Fernandez-Mendoza and colleagues found the risk was significantly greater among males than females. Males and females have nearly equal risk of OSA as children, he noted, but boys tend to have a greater risk of OSA once they become teenagers.
“Previous evidence has suggested that hormonal and metabolic factors explain the greater cardiovascular resilience observed in females, who despite persisting with OSA do not show increased risk of hypertension in adolescence,” he said.
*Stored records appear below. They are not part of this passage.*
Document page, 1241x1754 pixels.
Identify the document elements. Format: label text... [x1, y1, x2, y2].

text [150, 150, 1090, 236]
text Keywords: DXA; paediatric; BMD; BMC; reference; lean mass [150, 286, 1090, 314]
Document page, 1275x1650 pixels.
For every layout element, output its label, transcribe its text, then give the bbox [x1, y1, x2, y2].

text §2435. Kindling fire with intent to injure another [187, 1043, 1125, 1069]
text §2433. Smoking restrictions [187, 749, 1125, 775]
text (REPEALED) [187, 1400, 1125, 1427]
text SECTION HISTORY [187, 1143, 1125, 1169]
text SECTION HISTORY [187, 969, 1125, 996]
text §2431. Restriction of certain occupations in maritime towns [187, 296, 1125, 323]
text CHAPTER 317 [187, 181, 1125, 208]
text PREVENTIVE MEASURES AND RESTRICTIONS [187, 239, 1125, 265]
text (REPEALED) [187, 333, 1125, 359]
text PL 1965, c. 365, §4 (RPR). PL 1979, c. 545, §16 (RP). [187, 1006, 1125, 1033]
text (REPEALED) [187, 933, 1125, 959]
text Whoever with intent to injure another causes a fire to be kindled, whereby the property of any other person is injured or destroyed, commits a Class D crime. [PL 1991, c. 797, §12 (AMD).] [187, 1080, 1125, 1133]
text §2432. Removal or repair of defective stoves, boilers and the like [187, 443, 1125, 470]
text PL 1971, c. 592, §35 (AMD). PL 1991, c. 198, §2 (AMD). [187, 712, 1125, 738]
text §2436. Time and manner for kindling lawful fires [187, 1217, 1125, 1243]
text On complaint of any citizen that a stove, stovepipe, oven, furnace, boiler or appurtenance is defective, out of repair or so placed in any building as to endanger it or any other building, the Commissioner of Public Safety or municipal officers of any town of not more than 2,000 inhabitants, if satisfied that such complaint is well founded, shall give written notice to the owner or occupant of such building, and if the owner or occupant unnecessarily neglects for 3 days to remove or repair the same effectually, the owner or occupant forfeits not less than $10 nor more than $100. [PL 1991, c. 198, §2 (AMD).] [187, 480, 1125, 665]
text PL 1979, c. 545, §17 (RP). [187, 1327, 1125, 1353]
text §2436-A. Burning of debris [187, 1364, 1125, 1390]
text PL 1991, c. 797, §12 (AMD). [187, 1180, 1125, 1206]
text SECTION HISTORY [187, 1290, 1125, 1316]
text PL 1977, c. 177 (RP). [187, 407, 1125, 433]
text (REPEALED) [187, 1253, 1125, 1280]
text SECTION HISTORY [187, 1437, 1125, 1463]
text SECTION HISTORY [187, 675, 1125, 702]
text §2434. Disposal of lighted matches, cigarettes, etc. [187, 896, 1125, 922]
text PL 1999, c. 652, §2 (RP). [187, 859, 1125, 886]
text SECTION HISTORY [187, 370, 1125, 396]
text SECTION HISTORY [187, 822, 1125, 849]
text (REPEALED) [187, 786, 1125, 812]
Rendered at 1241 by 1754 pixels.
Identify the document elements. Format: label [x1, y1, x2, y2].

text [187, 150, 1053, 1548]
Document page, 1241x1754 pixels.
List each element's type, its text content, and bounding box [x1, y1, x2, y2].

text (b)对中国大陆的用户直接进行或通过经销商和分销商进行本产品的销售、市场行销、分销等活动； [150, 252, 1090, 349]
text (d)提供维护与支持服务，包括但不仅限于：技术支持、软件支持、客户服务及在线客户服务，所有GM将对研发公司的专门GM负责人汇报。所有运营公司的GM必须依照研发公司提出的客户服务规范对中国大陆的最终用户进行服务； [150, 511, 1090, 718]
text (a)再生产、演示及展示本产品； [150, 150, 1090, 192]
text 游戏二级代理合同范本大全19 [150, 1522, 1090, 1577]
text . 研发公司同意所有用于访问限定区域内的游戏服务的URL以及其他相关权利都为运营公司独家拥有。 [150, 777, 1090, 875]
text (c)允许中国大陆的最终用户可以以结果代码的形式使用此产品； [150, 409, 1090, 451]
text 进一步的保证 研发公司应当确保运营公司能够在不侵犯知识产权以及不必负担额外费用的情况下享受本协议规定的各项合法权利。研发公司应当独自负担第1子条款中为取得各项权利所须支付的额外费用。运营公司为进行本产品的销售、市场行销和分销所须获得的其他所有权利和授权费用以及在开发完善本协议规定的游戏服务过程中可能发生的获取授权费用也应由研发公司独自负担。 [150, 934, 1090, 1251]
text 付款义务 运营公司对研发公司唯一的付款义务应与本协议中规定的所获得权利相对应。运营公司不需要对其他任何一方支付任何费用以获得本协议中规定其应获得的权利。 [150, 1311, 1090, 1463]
Fernandez-Mendoza said one likely factor in both OSA and hypertension in this age group is visceral adiposity. But he said the causal relationships involved are likely more complex than mere binary relationships between obesity and OSA and obesity and elevated blood pressure.
“Our data indicate that in adolescents, when metabolic factors are playing a significant role, visceral adiposity is tightly linked to the presence of OSA,” he said. “However, OSA itself appears to further contribute to increased blood pressure. We can say that, once persistent, OSA becomes part of a cardiometabolic vicious cycle, where chronic low-grade inflammation also plays a key role, as shown by ours and others’ previous studies.”
All of this underscores the need for multidimensional and multifactorial interventions at a young age, he said, targeting OSA, blood pressure, and body weight.